(Dataset records)

—————

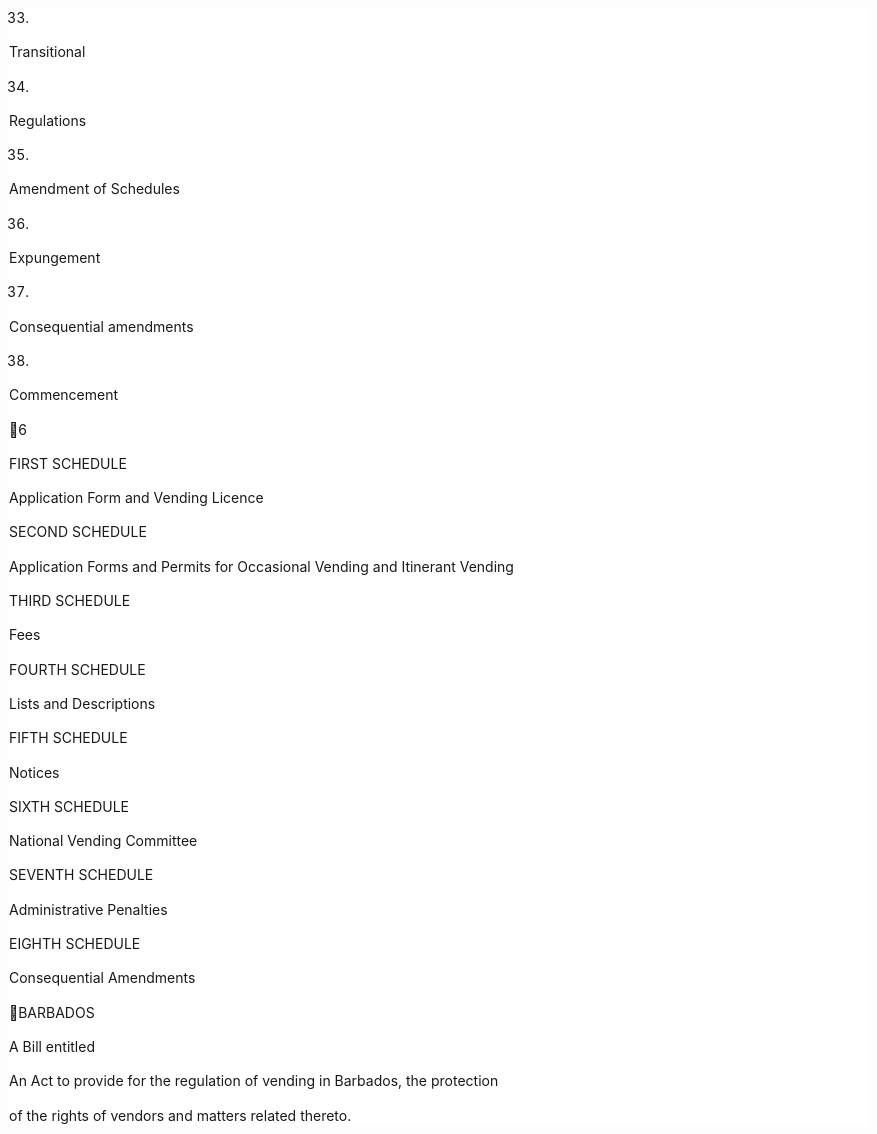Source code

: 33.

Transitional

34.

Regulations

35.

Amendment of Schedules

36.

Expungement

37.

Consequential amendments

38.

Commencement

6

FIRST SCHEDULE

Application Form and Vending Licence

SECOND SCHEDULE

Application Forms and Permits for Occasional Vending and Itinerant Vending

THIRD SCHEDULE

Fees

FOURTH SCHEDULE

Lists and Descriptions

FIFTH SCHEDULE

Notices

SIXTH SCHEDULE

National Vending Committee

SEVENTH SCHEDULE

Administrative Penalties

EIGHTH SCHEDULE

Consequential Amendments

BARBADOS

A Bill entitled

An Act to provide for the regulation of vending in Barbados, the protection

of the rights of vendors and matters related thereto.
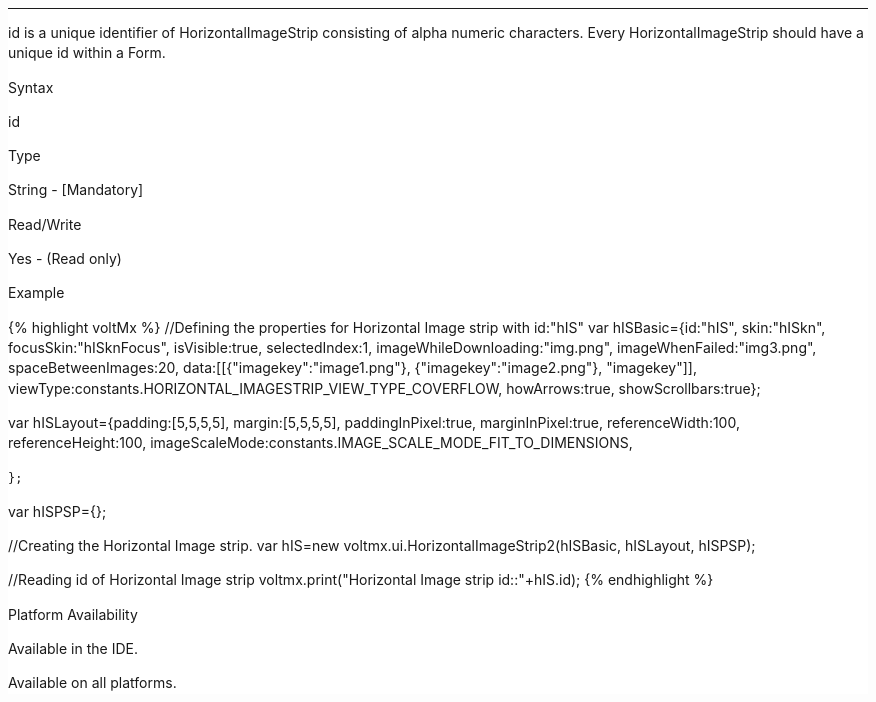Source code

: * * *

id is a unique identifier of HorizontalImageStrip consisting of alpha numeric characters. Every HorizontalImageStrip should have a unique id within a Form.

Syntax

id

Type

String - \[Mandatory\]

Read/Write

Yes - (Read only)

Example

{% highlight voltMx %}
//Defining the properties for Horizontal Image strip with id:"hIS"
var hISBasic={id:"hIS", 
	skin:"hISkn", 
	focusSkin:"hISknFocus", 
	isVisible:true, 
	selectedIndex:1, 
	imageWhileDownloading:"img.png", 
	imageWhenFailed:"img3.png", 
	spaceBetweenImages:20, 
	data:\[\[{"imagekey":"image1.png"}, {"imagekey":"image2.png"}, "imagekey"\]\], 
	viewType:constants.HORIZONTAL\_IMAGESTRIP\_VIEW\_TYPE\_COVERFLOW, 
	howArrows:true, 
	showScrollbars:true};
	
var hISLayout={padding:\[5,5,5,5\], 
	margin:\[5,5,5,5\], 
	paddingInPixel:true, 
	marginInPixel:true, 
	referenceWidth:100, 
	referenceHeight:100, 
	imageScaleMode:constants.IMAGE\_SCALE\_MODE\_FIT\_TO\_DIMENSIONS, 

	};
	
var hISPSP={};

//Creating the Horizontal Image strip.
var hIS=new voltmx.ui.HorizontalImageStrip2(hISBasic, hISLayout, hISPSP);

//Reading id of Horizontal Image strip
voltmx.print("Horizontal Image strip id::"+hIS.id);
{% endhighlight %}

Platform Availability

Available in the IDE.

Available on all platforms.
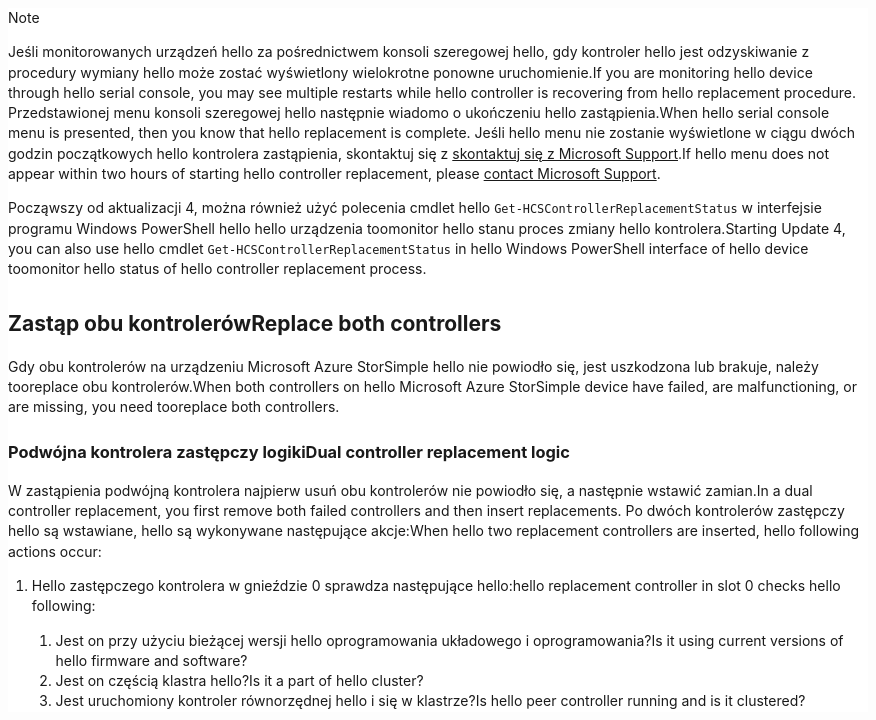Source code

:> [!NOTE]
> <span data-ttu-id="8957e-193">Jeśli monitorowanych urządzeń hello za pośrednictwem konsoli szeregowej hello, gdy kontroler hello jest odzyskiwanie z procedury wymiany hello może zostać wyświetlony wielokrotne ponowne uruchomienie.</span><span class="sxs-lookup"><span data-stu-id="8957e-193">If you are monitoring hello device through hello serial console, you may see multiple restarts while hello controller is recovering from hello replacement procedure.</span></span> <span data-ttu-id="8957e-194">Przedstawionej menu konsoli szeregowej hello następnie wiadomo o ukończeniu hello zastąpienia.</span><span class="sxs-lookup"><span data-stu-id="8957e-194">When hello serial console menu is presented, then you know that hello replacement is complete.</span></span> <span data-ttu-id="8957e-195">Jeśli hello menu nie zostanie wyświetlone w ciągu dwóch godzin początkowych hello kontrolera zastąpienia, skontaktuj się z [skontaktuj się z Microsoft Support](storsimple-8000-contact-microsoft-support.md).</span><span class="sxs-lookup"><span data-stu-id="8957e-195">If hello menu does not appear within two hours of starting hello controller replacement, please [contact Microsoft Support](storsimple-8000-contact-microsoft-support.md).</span></span>
>
> <span data-ttu-id="8957e-196">Począwszy od aktualizacji 4, można również użyć polecenia cmdlet hello `Get-HCSControllerReplacementStatus` w interfejsie programu Windows PowerShell hello hello urządzenia toomonitor hello stanu proces zmiany hello kontrolera.</span><span class="sxs-lookup"><span data-stu-id="8957e-196">Starting Update 4, you can also use hello cmdlet `Get-HCSControllerReplacementStatus` in hello Windows PowerShell interface of hello device toomonitor hello status of hello controller replacement process.</span></span>
> 

## <a name="replace-both-controllers"></a><span data-ttu-id="8957e-197">Zastąp obu kontrolerów</span><span class="sxs-lookup"><span data-stu-id="8957e-197">Replace both controllers</span></span>
<span data-ttu-id="8957e-198">Gdy obu kontrolerów na urządzeniu Microsoft Azure StorSimple hello nie powiodło się, jest uszkodzona lub brakuje, należy tooreplace obu kontrolerów.</span><span class="sxs-lookup"><span data-stu-id="8957e-198">When both controllers on hello Microsoft Azure StorSimple device have failed, are malfunctioning, or are missing, you need tooreplace both controllers.</span></span> 

### <a name="dual-controller-replacement-logic"></a><span data-ttu-id="8957e-199">Podwójna kontrolera zastępczy logiki</span><span class="sxs-lookup"><span data-stu-id="8957e-199">Dual controller replacement logic</span></span>
<span data-ttu-id="8957e-200">W zastąpienia podwójną kontrolera najpierw usuń obu kontrolerów nie powiodło się, a następnie wstawić zamian.</span><span class="sxs-lookup"><span data-stu-id="8957e-200">In a dual controller replacement, you first remove both failed controllers and then insert replacements.</span></span> <span data-ttu-id="8957e-201">Po dwóch kontrolerów zastępczy hello są wstawiane, hello są wykonywane następujące akcje:</span><span class="sxs-lookup"><span data-stu-id="8957e-201">When hello two replacement controllers are inserted, hello following actions occur:</span></span>

1. <span data-ttu-id="8957e-202">Hello zastępczego kontrolera w gnieździe 0 sprawdza następujące hello:</span><span class="sxs-lookup"><span data-stu-id="8957e-202">hello replacement controller in slot 0 checks hello following:</span></span>
   
   1. <span data-ttu-id="8957e-203">Jest on przy użyciu bieżącej wersji hello oprogramowania układowego i oprogramowania?</span><span class="sxs-lookup"><span data-stu-id="8957e-203">Is it using current versions of hello firmware and software?</span></span>
   2. <span data-ttu-id="8957e-204">Jest on częścią klastra hello?</span><span class="sxs-lookup"><span data-stu-id="8957e-204">Is it a part of hello cluster?</span></span>
   3. <span data-ttu-id="8957e-205">Jest uruchomiony kontroler równorzędnej hello i się w klastrze?</span><span class="sxs-lookup"><span data-stu-id="8957e-205">Is hello peer controller running and is it clustered?</span></span>
      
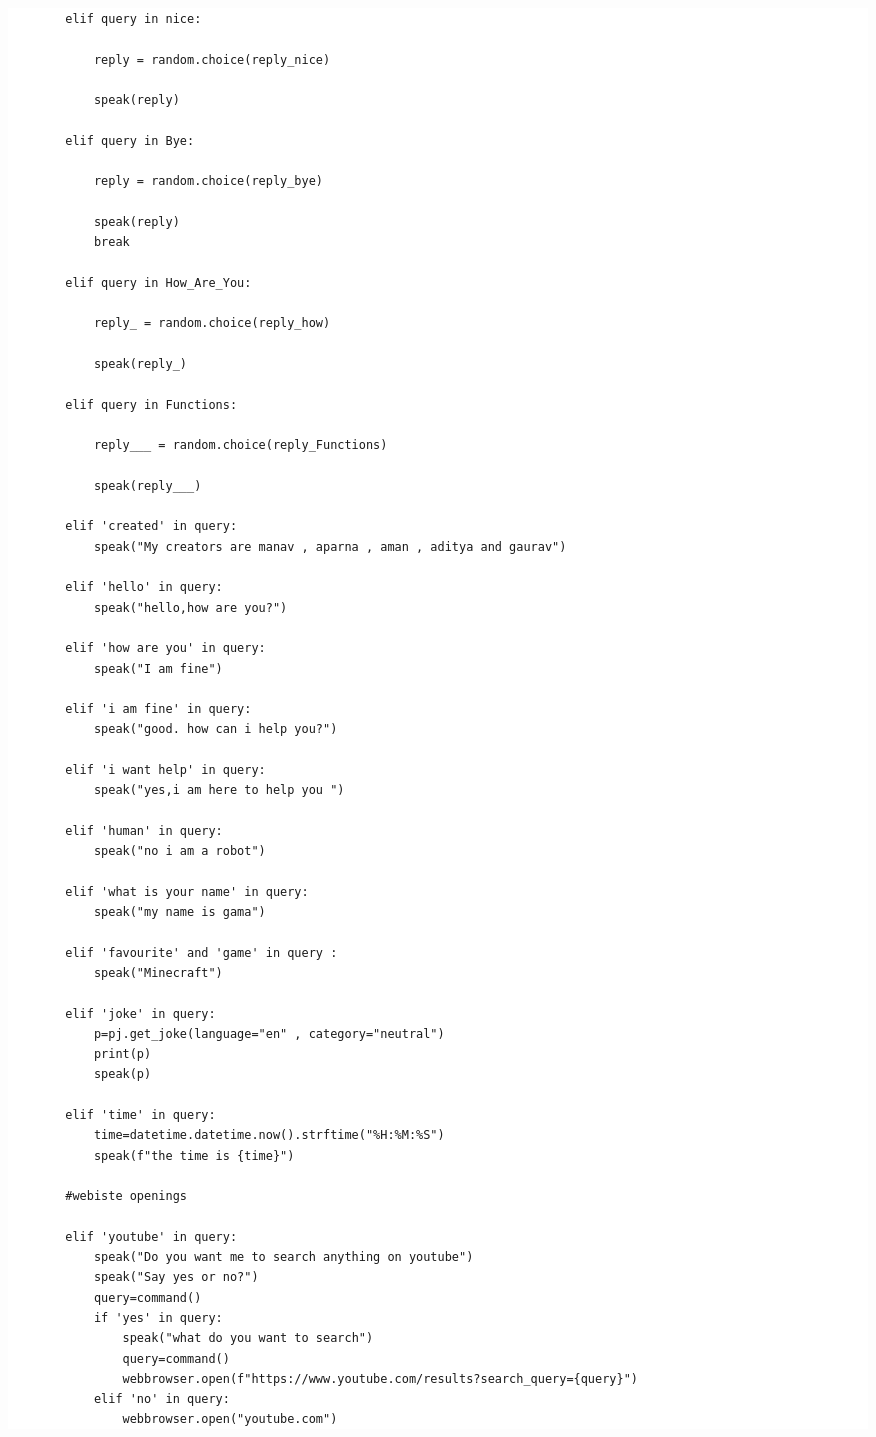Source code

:             elif query in nice:

                reply = random.choice(reply_nice)

                speak(reply)

            elif query in Bye:

                reply = random.choice(reply_bye)

                speak(reply)
                break

            elif query in How_Are_You:

                reply_ = random.choice(reply_how)

                speak(reply_)

            elif query in Functions:

                reply___ = random.choice(reply_Functions)

                speak(reply___)

            elif 'created' in query:
                speak("My creators are manav , aparna , aman , aditya and gaurav")     

            elif 'hello' in query:
                speak("hello,how are you?")

            elif 'how are you' in query:
                speak("I am fine")

            elif 'i am fine' in query:
                speak("good. how can i help you?")

            elif 'i want help' in query:
                speak("yes,i am here to help you ")

            elif 'human' in query:
                speak("no i am a robot")

            elif 'what is your name' in query:
                speak("my name is gama")    

            elif 'favourite' and 'game' in query :
                speak("Minecraft")
            
            elif 'joke' in query:
                p=pj.get_joke(language="en" , category="neutral")
                print(p)
                speak(p)

            elif 'time' in query:
                time=datetime.datetime.now().strftime("%H:%M:%S")
                speak(f"the time is {time}")    

            #webiste openings

            elif 'youtube' in query:
                speak("Do you want me to search anything on youtube")
                speak("Say yes or no?")
                query=command()
                if 'yes' in query:
                    speak("what do you want to search")
                    query=command()
                    webbrowser.open(f"https://www.youtube.com/results?search_query={query}")
                elif 'no' in query:
                    webbrowser.open("youtube.com")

—————

● Exercise aim
Set down word for word the lines from the opening of the entries above through the line that contains "A Bill entitled", and omit every picture.

● Result of the task
Source code

: 33.

Transitional

34.

Regulations

35.

Amendment of Schedules

36.

Expungement

37.

Consequential amendments

38.

Commencement

6

FIRST SCHEDULE

Application Form and Vending Licence

SECOND SCHEDULE

Application Forms and Permits for Occasional Vending and Itinerant Vending

THIRD SCHEDULE

Fees

FOURTH SCHEDULE

Lists and Descriptions

FIFTH SCHEDULE

Notices

SIXTH SCHEDULE

National Vending Committee

SEVENTH SCHEDULE

Administrative Penalties

EIGHTH SCHEDULE

Consequential Amendments

BARBADOS

A Bill entitled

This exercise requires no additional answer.